### Data shown

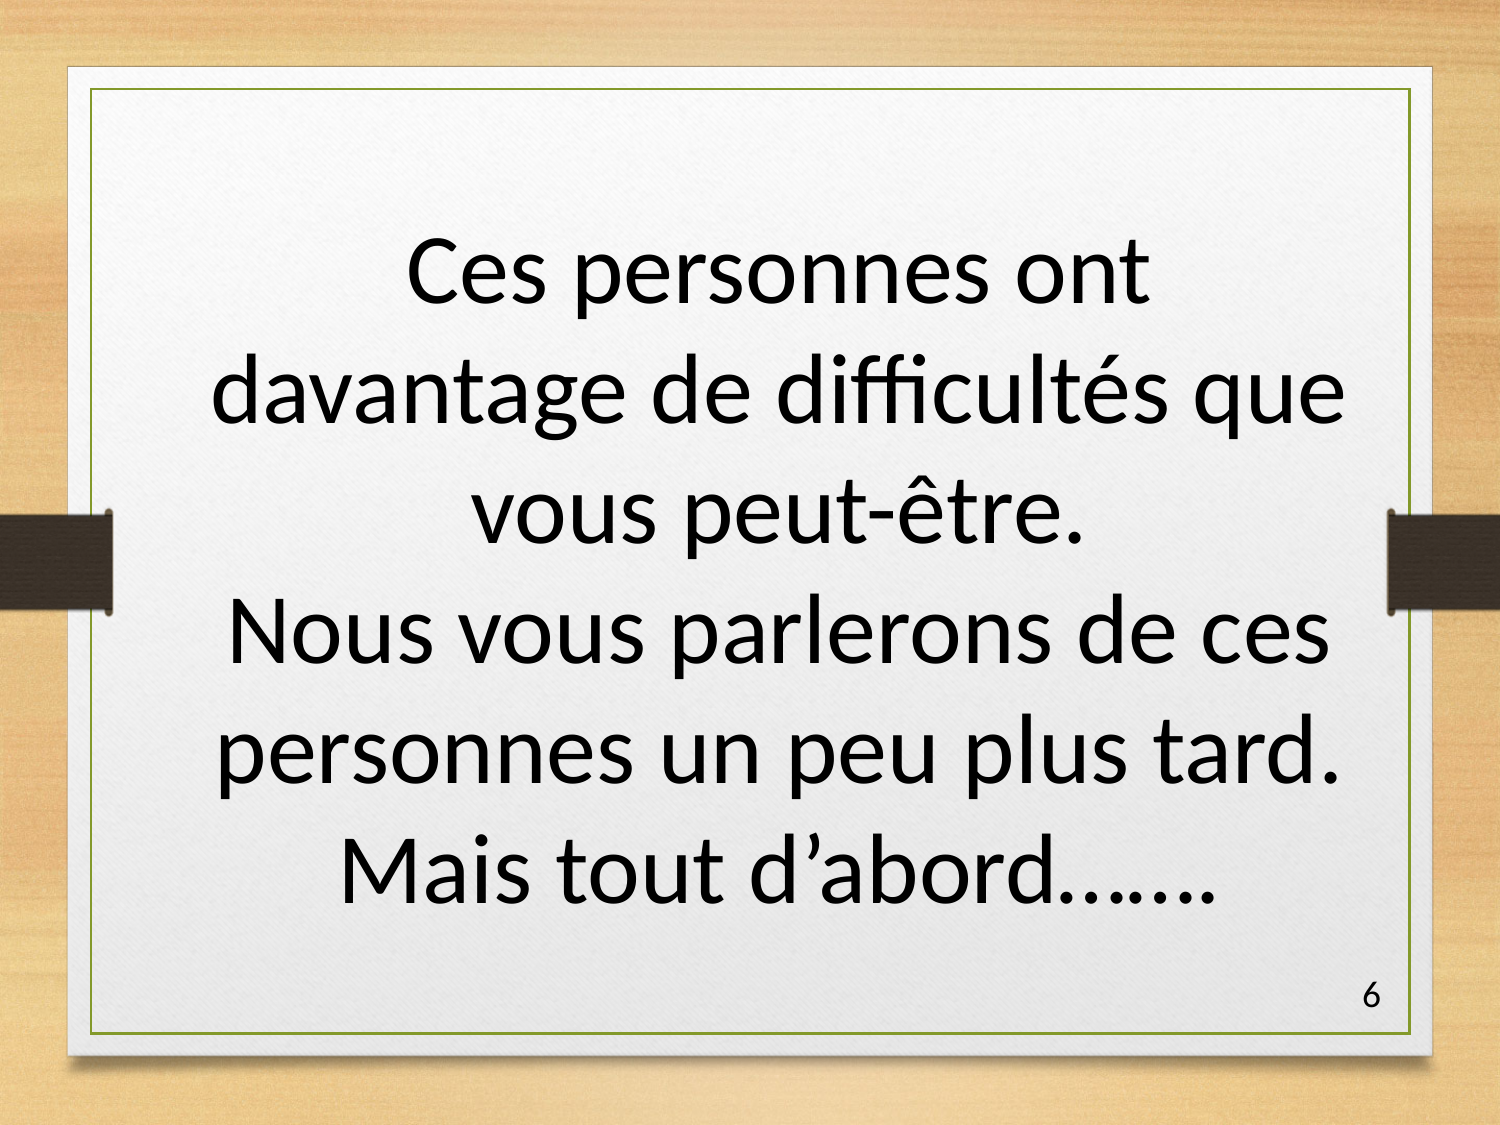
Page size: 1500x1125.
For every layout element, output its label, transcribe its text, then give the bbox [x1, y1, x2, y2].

text_box Ces personnes ont davantage de difficultés que vous peut-être. Nous vous parlerons de ces personnes un peu plus tard. Mais tout d’abord……. [194, 196, 1365, 931]
text_box 6 [1347, 962, 1401, 1023]
picture [0, 0, 1500, 1125]
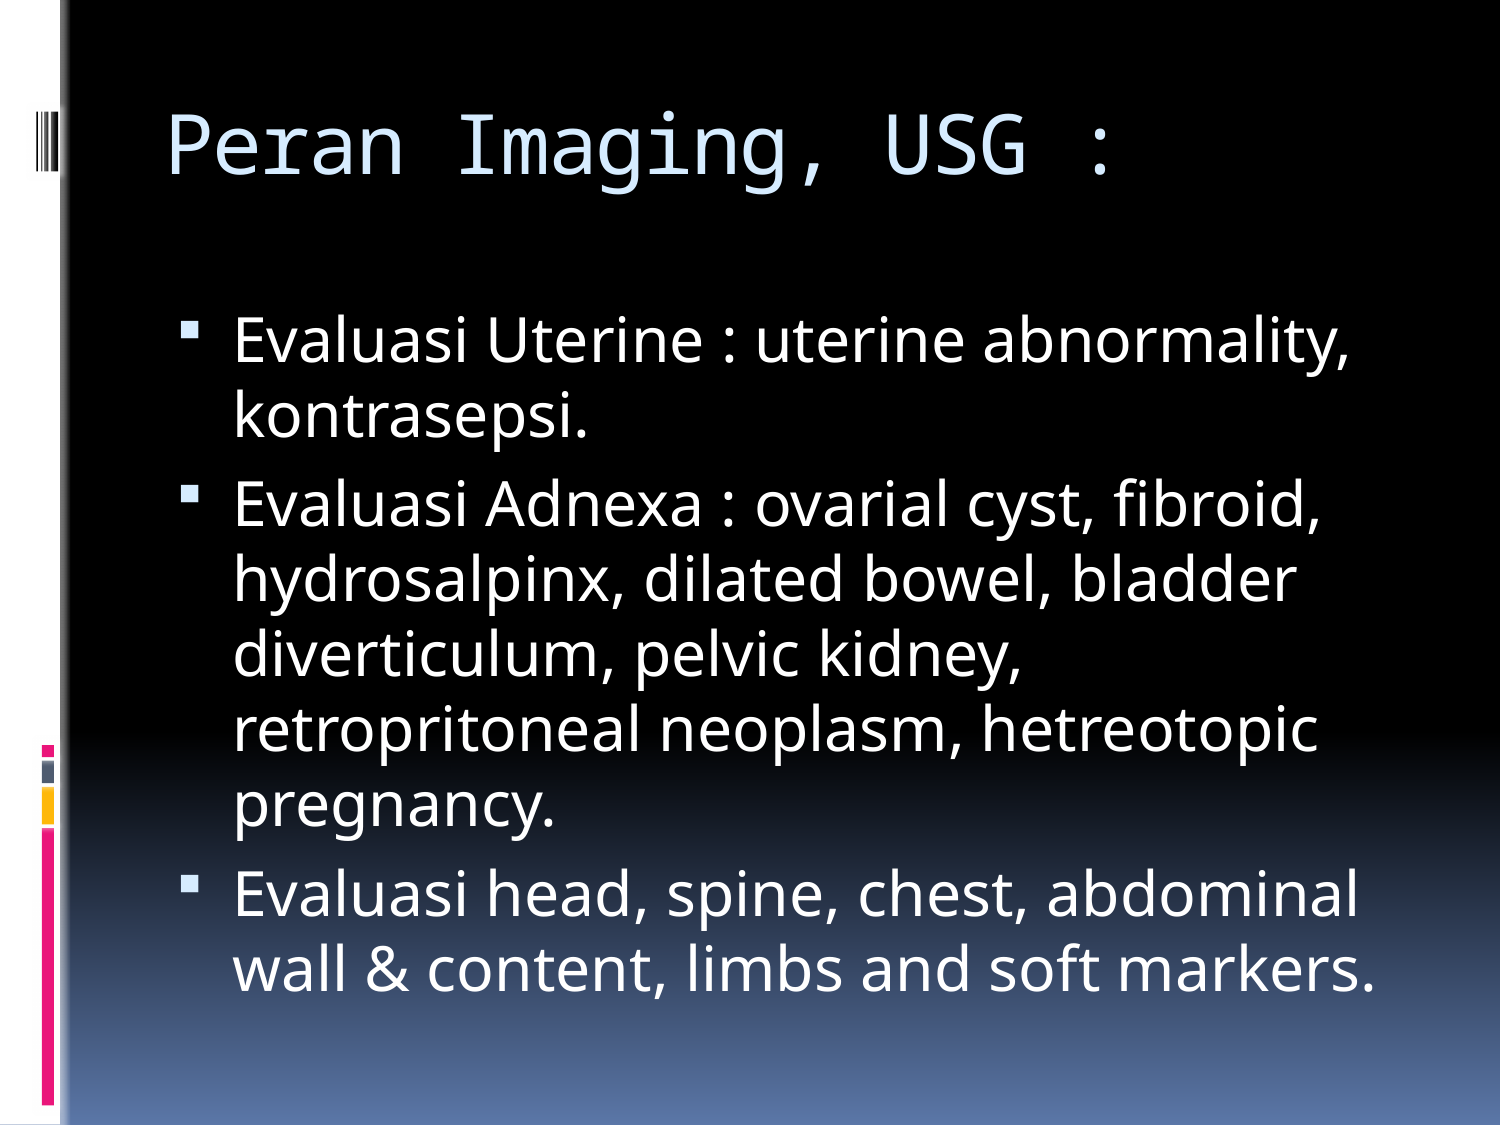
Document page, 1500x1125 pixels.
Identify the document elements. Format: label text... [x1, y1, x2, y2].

title Peran Imaging, USG : [150, 83, 1425, 234]
list Evaluasi Uterine : uterine abnormality, kontrasepsi. Evaluasi Adnexa : ovarial cyst, fibroid, hydrosalpinx, dilated bowel, bladder diverticulum, pelvic kidney, retropritoneal neoplasm, hetreotopic pregnancy. Evaluasi head, spine, chest, abdominal wall & content, limbs and soft markers. [150, 292, 1425, 1043]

### What to produce
Copy every line above word for word and exclude the pictures.

### Solved problem
Page size: 1500x1125.
For every layout element, output its label, transcribe its text, then give the bbox [x1, y1, x2, y2].

text_box Ces personnes ont davantage de difficultés que vous peut-être. Nous vous parlerons de ces personnes un peu plus tard. Mais tout d’abord……. [194, 196, 1365, 931]
text_box 6 [1347, 962, 1401, 1023]
picture [0, 0, 1500, 1125]
Document page, 1500x1125 pixels.
Identify the document elements. Format: label text... [x1, y1, x2, y2].

title Peran Imaging, USG : [150, 83, 1425, 234]
list Evaluasi Uterine : uterine abnormality, kontrasepsi. Evaluasi Adnexa : ovarial cyst, fibroid, hydrosalpinx, dilated bowel, bladder diverticulum, pelvic kidney, retropritoneal neoplasm, hetreotopic pregnancy. Evaluasi head, spine, chest, abdominal wall & content, limbs and soft markers. [150, 292, 1425, 1043]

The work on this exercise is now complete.